The Positive Aspects of Stress
While stress may appear inherently negative, it can also have positive effects. Stress can enhance cognition, motivation, memory, creativity, vigilance, and perseverance. Moreover, how we perceive a stressor significantly influences its impact on us. Viewing a stressor as a “challenge” rather than a “threat” results in better physical and psychological outcomes. Our attitudes and beliefs about stress, known as stress mindsets, can alter our behavioral and psychological responses to stress, ultimately affecting our long-term outcomes. For instance, a study examining perceived stress and depression in college students found that those with a higher perception of stress were more likely to experience depression.

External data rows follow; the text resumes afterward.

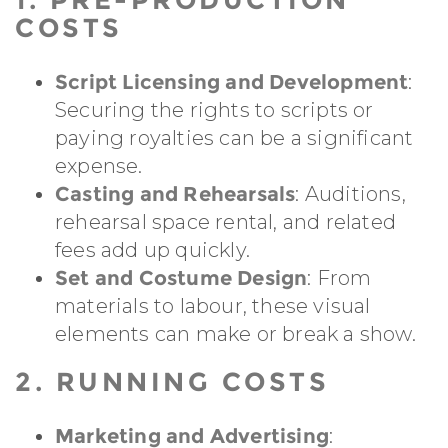
COSTS
Script Licensing and Development
:
Securing the rights to scripts or
paying royalties can be a significant
expense.
Casting and Rehearsals
: Auditions,
rehearsal space rental, and related
fees add up quickly.
Set and Costume Design
: From
materials to labour, these visual
elements can make or break a show.
2. RUNNING COSTS
Marketing and Advertising
: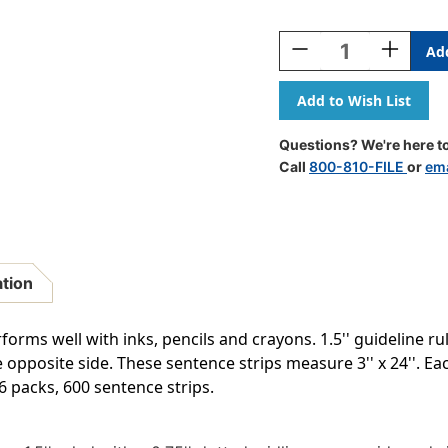
Current
Stock:
Decrease
Increase
Quantity
Quantity
Of
Of
Sentence
Sentence
Strips,
Strips,
White,
White,
Questions? We're here to
1-
1-
Call
800-810-FILE
or
ema
1/2''
1/2''
Ruled,
Ruled,
3''
3''
X
X
24'',
24'',
100
100
ation
Strips
Strips
Per
Per
Pack,
Pack,
orms well with inks, pencils and crayons. 1.5'' guideline ru
6
6
e opposite side. These sentence strips measure 3'' x 24''. 
Packs
Packs
 6 packs, 600 sentence strips.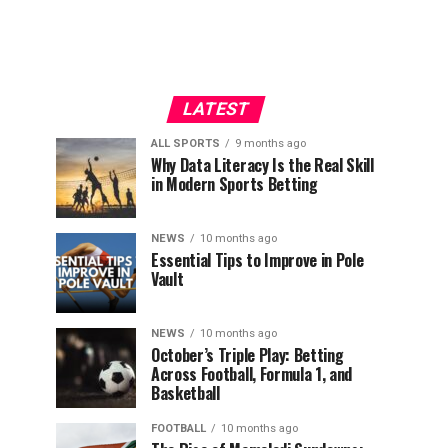
LATEST
ALL SPORTS
9 months ago
Why Data Literacy Is the Real Skill
in Modern Sports Betting
NEWS
10 months ago
Essential Tips to Improve in Pole
Vault
NEWS
10 months ago
October’s Triple Play: Betting
Across Football, Formula 1, and
Basketball
FOOTBALL
10 months ago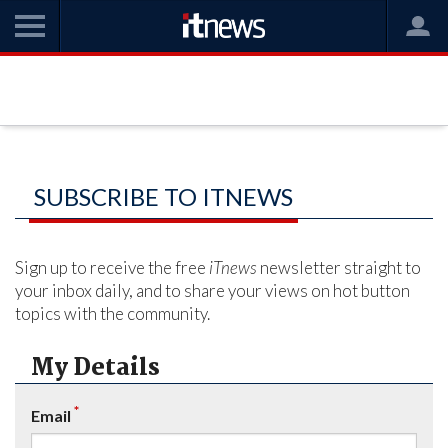
SUBSCRIBE TO ITNEWS
Sign up to receive the free
iTnews
newsletter straight to
your inbox daily, and to share your views on hot button
topics with the community.
My Details
*
Email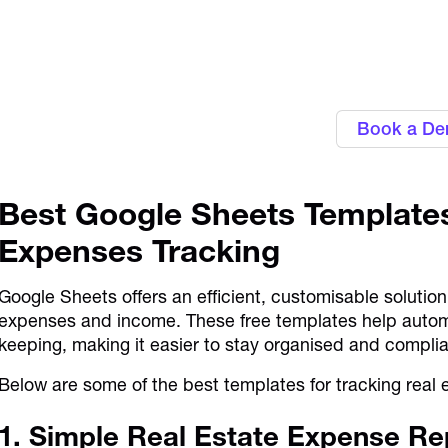
Personalise approval workflows to ali
Alaan's Spend Manag
Book a D
Best Google Sheets Templates
Expenses Tracking
Google Sheets offers an efficient, customisable solution
expenses and income. These free templates help autom
keeping, making it easier to stay organised and compli
Below are some of the best templates for tracking real
1. Simple Real Estate Expense Re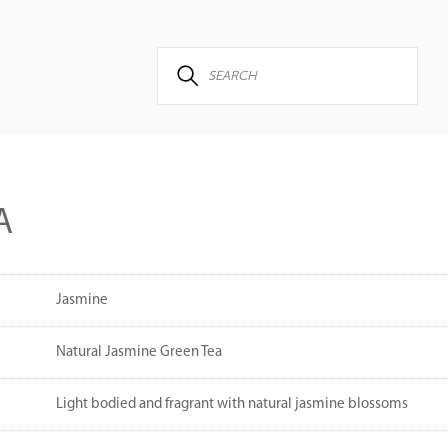
A
Jasmine
Natural Jasmine Green Tea
Light bodied and fragrant with natural jasmine blossoms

To objectively assess the effect of mindset on the physiological stress response, researchers conducted an experiment involving a mock interview and measured two stress hormones: cortisol and dehydroepiandrosterone (DHEA). As previously mentioned, cortisol is associated with some of the negative effects of chronic stress, while DHEA has positive effects on health. Participants were randomly assigned to watch either a “stress is enhancing” or “stress is debilitating” video before their mock interviews. The “stress is enhancing” group exhibited a significantly greater increase in DHEA levels, which is linked to improved health outcomes in response to stress, compared to the “stress is debilitating” group.
Stress is an inevitable part of life. When left unmanaged, its physiological impact can be detrimental to health. However, your mindset can transform your stress response, allowing it to enhance creativity, motivation, and perseverance, ultimately making you more resilient in the face of future stressors.